[TASK TO COMPLETE] Look below for the line containing "left back paw: (337, 345)" and the line containing "left back paw: (580, 379)"; repeat exactly those two lines and all lines between them, and nothing else.

[EXTRACTED DATA]

•••••

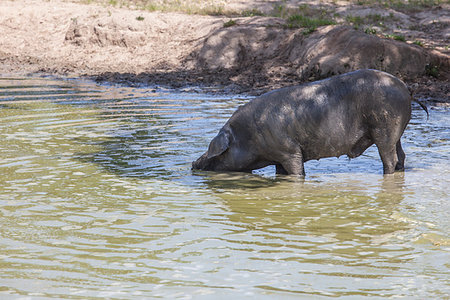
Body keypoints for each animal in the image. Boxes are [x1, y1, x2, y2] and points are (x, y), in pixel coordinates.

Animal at [192, 69, 428, 175]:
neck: (248, 137)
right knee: (401, 156)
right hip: (396, 132)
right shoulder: (279, 157)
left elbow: (298, 172)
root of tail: (405, 88)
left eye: (218, 152)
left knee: (389, 158)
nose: (194, 163)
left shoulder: (289, 151)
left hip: (385, 128)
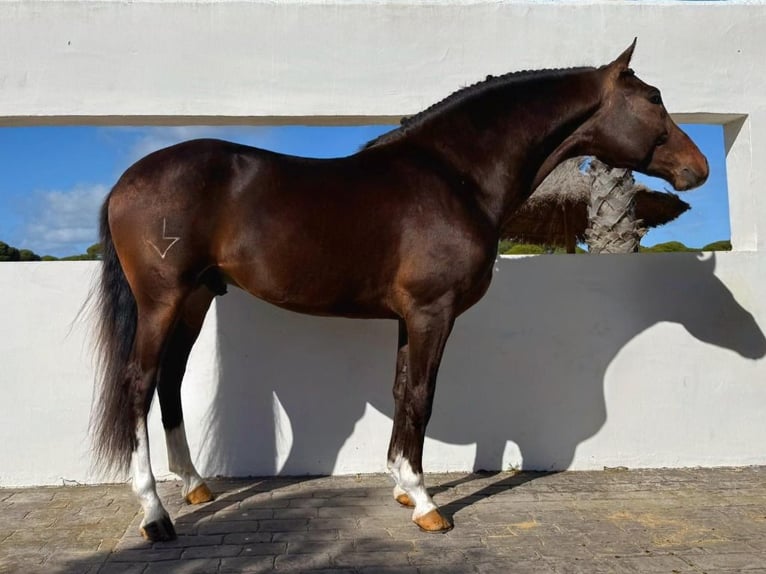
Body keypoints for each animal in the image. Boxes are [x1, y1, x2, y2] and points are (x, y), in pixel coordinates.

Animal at [91, 40, 708, 541]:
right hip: (162, 302)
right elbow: (421, 397)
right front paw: (427, 503)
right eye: (654, 99)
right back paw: (155, 515)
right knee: (139, 384)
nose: (697, 168)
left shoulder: (407, 319)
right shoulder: (433, 313)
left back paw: (195, 487)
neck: (455, 175)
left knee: (169, 381)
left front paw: (401, 488)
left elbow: (399, 391)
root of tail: (125, 181)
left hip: (195, 300)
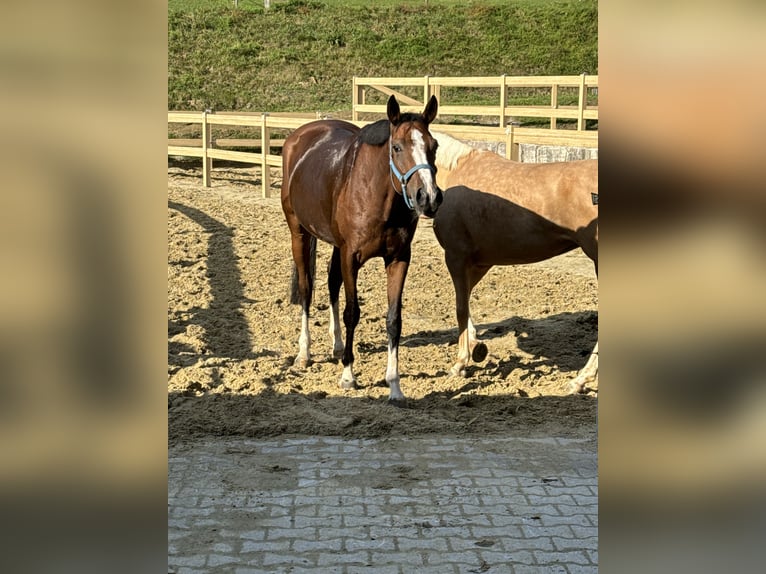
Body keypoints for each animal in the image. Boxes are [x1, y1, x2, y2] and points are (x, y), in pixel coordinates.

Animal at [282, 94, 440, 402]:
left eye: (434, 146)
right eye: (397, 147)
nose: (427, 197)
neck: (377, 197)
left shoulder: (398, 259)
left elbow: (394, 319)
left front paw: (394, 385)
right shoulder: (350, 257)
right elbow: (352, 312)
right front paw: (348, 375)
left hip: (333, 243)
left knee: (332, 283)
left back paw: (337, 345)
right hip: (299, 232)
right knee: (307, 290)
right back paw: (304, 352)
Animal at [432, 134, 600, 396]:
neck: (454, 171)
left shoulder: (456, 257)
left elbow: (460, 308)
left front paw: (460, 363)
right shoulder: (480, 262)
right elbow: (466, 303)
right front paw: (476, 347)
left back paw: (580, 379)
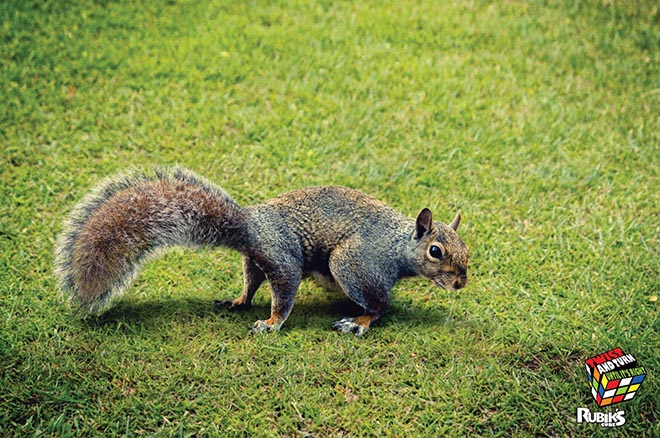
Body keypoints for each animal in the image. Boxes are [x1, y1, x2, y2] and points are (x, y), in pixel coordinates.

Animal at [56, 167, 470, 336]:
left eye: (465, 250)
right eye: (436, 251)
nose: (461, 284)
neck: (398, 247)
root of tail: (250, 224)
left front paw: (270, 324)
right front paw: (271, 322)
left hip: (336, 264)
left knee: (378, 306)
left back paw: (357, 322)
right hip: (308, 260)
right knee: (255, 284)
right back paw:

•••••

[ANSWER TO THIS EXERCISE]
left back paw: (337, 345)
right hip: (299, 232)
right knee: (307, 290)
right back paw: (304, 352)
Animal at [432, 134, 600, 396]:
neck: (454, 171)
left shoulder: (456, 257)
left elbow: (460, 308)
left front paw: (460, 363)
right shoulder: (480, 262)
right elbow: (466, 303)
right front paw: (476, 347)
left back paw: (580, 379)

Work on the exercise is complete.